Substantive tax law in the US took a back seat in Q2 to a filing requirement that, until this year, was little known by many tax advisers and most taxpayers. The form, Form TD F90-22.1 (Report of Foreign Bank and Financial Accounts), is commonly referred to as the "FBAR Form" and is used by US persons to report ownership of, a financial interest in, or signatory authority over, a foreign bank account or a foreign financial account. In October 2008, the FBAR Form was revised to broaden the web of the filing obligation and the scope of information that must be reported. The form must now be used for all filings beginning 1 January 2009.
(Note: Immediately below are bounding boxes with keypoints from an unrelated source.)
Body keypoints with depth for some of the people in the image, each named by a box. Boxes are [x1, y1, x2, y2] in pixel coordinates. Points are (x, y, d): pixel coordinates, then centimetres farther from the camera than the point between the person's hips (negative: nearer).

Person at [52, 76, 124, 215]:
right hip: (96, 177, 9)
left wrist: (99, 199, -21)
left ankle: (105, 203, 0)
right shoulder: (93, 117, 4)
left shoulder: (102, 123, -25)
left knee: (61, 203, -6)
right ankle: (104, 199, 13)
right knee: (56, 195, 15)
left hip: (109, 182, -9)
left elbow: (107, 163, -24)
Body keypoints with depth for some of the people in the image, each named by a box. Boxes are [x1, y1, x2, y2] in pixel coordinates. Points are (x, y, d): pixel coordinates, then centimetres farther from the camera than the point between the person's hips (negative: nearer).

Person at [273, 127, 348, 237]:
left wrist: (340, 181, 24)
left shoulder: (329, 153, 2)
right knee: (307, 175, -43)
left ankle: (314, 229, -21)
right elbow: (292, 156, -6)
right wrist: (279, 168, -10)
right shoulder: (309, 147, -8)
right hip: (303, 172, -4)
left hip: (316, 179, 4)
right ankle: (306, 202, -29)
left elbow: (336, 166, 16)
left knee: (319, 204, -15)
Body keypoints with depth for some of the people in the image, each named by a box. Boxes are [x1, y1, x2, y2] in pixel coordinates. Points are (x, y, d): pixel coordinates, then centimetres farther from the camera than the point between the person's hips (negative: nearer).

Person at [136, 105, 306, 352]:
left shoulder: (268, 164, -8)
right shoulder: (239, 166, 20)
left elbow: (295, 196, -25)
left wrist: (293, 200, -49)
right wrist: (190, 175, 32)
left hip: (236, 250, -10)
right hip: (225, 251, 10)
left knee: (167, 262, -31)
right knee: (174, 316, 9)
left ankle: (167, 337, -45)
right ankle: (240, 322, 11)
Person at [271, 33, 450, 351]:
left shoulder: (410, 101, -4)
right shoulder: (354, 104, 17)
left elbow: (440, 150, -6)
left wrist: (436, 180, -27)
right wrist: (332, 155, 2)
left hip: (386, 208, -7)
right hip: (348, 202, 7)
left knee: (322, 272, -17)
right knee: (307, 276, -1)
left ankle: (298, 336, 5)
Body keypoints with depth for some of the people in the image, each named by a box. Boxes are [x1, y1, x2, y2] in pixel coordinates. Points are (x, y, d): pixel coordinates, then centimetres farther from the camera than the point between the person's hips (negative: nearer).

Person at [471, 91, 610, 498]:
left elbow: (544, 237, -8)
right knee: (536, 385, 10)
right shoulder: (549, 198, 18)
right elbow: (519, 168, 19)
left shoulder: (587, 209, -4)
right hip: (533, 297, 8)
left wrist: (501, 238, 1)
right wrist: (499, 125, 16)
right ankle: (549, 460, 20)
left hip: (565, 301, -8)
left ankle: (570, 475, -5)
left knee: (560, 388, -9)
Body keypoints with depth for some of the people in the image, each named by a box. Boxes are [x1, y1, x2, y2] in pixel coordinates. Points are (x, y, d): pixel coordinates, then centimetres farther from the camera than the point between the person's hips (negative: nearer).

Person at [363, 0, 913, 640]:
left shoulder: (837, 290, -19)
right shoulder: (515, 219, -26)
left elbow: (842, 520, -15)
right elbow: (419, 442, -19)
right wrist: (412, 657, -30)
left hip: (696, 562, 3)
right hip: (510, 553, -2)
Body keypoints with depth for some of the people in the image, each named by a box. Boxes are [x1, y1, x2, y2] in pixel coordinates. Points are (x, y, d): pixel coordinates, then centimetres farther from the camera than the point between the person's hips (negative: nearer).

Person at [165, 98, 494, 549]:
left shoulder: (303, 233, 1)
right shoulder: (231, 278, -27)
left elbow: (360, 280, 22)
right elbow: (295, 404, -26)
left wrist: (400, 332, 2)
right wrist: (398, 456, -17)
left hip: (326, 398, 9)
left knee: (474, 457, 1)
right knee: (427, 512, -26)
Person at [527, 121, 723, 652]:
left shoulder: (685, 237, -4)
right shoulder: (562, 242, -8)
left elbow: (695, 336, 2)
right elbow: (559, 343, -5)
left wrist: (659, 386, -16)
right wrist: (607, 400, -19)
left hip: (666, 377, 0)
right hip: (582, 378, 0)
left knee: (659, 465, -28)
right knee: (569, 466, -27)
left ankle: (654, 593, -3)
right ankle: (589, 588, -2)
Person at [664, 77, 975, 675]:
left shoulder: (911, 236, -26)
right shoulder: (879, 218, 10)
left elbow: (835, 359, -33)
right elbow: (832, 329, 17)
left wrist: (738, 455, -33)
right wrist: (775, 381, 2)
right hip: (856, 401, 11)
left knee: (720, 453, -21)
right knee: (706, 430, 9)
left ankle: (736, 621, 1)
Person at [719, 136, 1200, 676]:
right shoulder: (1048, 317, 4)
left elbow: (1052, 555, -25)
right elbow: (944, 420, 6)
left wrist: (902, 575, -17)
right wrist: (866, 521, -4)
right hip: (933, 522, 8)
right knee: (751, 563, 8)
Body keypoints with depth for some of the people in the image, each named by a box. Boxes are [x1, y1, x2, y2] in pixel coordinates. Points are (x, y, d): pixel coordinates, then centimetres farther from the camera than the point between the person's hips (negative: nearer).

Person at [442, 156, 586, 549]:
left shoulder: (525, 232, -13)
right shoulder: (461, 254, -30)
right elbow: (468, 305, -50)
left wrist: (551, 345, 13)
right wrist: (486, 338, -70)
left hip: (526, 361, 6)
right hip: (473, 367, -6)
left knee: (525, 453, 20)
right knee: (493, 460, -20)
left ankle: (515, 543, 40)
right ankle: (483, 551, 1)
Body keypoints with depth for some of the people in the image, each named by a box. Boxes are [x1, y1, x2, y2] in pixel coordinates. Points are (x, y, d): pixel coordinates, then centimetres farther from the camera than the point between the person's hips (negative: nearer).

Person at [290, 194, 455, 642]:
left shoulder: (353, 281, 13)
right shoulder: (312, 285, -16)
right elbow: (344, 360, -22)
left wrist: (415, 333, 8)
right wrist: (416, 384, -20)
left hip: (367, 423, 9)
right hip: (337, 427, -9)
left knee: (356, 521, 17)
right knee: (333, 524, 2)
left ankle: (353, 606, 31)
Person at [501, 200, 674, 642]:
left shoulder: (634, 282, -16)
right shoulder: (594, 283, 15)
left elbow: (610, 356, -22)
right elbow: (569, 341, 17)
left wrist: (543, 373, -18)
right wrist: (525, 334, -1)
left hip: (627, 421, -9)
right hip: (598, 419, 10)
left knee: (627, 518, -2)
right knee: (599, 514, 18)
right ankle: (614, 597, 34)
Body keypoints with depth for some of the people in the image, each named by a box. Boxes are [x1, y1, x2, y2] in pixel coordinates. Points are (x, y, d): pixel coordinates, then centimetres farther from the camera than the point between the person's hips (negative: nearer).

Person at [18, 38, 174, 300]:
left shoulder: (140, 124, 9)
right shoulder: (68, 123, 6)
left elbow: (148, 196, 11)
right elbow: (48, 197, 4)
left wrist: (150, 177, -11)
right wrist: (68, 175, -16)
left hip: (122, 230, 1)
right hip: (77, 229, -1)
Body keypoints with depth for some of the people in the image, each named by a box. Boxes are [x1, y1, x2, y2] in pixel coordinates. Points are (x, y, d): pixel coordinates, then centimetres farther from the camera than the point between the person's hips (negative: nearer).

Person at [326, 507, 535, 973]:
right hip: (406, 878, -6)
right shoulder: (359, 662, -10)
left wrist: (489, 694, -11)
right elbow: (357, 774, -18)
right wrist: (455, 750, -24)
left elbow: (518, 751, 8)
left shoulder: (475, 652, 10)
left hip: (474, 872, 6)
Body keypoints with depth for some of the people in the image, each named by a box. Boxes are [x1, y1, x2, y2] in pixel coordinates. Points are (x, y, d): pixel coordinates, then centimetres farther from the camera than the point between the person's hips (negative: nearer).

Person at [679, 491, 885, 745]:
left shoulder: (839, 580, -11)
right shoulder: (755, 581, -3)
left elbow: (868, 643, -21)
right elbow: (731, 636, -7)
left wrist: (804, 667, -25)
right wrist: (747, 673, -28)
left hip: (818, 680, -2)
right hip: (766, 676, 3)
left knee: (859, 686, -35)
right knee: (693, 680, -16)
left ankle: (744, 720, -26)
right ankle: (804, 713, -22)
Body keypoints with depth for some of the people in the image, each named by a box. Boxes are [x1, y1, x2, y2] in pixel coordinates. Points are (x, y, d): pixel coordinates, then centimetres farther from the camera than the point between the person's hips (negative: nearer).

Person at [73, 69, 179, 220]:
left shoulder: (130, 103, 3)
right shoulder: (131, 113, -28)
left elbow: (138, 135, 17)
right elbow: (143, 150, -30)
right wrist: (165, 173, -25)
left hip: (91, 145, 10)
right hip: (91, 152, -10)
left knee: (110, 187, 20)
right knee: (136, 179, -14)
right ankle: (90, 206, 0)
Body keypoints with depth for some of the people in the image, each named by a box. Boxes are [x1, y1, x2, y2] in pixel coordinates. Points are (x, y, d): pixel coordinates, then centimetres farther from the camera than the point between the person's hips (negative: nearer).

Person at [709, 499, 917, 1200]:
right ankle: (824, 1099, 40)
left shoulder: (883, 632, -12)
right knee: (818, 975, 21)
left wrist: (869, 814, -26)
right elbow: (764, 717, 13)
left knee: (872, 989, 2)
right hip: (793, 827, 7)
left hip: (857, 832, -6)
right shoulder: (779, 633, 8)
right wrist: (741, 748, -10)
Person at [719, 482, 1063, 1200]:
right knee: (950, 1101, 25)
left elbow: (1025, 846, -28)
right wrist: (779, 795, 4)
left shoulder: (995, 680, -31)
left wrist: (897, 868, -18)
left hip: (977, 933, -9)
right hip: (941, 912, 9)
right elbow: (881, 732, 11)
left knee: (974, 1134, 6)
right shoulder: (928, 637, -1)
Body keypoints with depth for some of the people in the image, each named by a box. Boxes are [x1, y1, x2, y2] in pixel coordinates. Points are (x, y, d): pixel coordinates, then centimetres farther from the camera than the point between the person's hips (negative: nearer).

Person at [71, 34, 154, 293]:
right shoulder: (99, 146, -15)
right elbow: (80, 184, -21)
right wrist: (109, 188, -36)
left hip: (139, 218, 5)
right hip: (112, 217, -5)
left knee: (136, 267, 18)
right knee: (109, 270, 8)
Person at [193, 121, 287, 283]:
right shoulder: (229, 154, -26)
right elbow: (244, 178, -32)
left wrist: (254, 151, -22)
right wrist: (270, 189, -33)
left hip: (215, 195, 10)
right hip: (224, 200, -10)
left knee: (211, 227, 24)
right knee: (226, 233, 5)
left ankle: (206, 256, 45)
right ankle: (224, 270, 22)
The Internal Revenue Service announced a uniform voluntary compliance program that will allow noncompliant taxpayers to come forward and face a uniform penalty structure. FBAR forms for 6 years must be filed, if income in those accounts for that 6-year period is unreported, amended tax returns are required. The additional tax will be subject to interest and a 20% penalty. Finally, in lieu of all other penalties that could be imposed, a penalty equal to 20% of the highest amount in the account during the 6-year period will be imposed. The voluntary disclosure period ends 23 September 2009. Without the voluntary compliance program, noncompliant taxpayers face significant penalties. These include a civil penalty of up to USD 10 000 for non-wilful failures to file the form and a stiffer penalty equal to the greater of USD 100 000 or 50% of the amount of the balance in the account each year for wilful failures. Criminal penalties are also provided.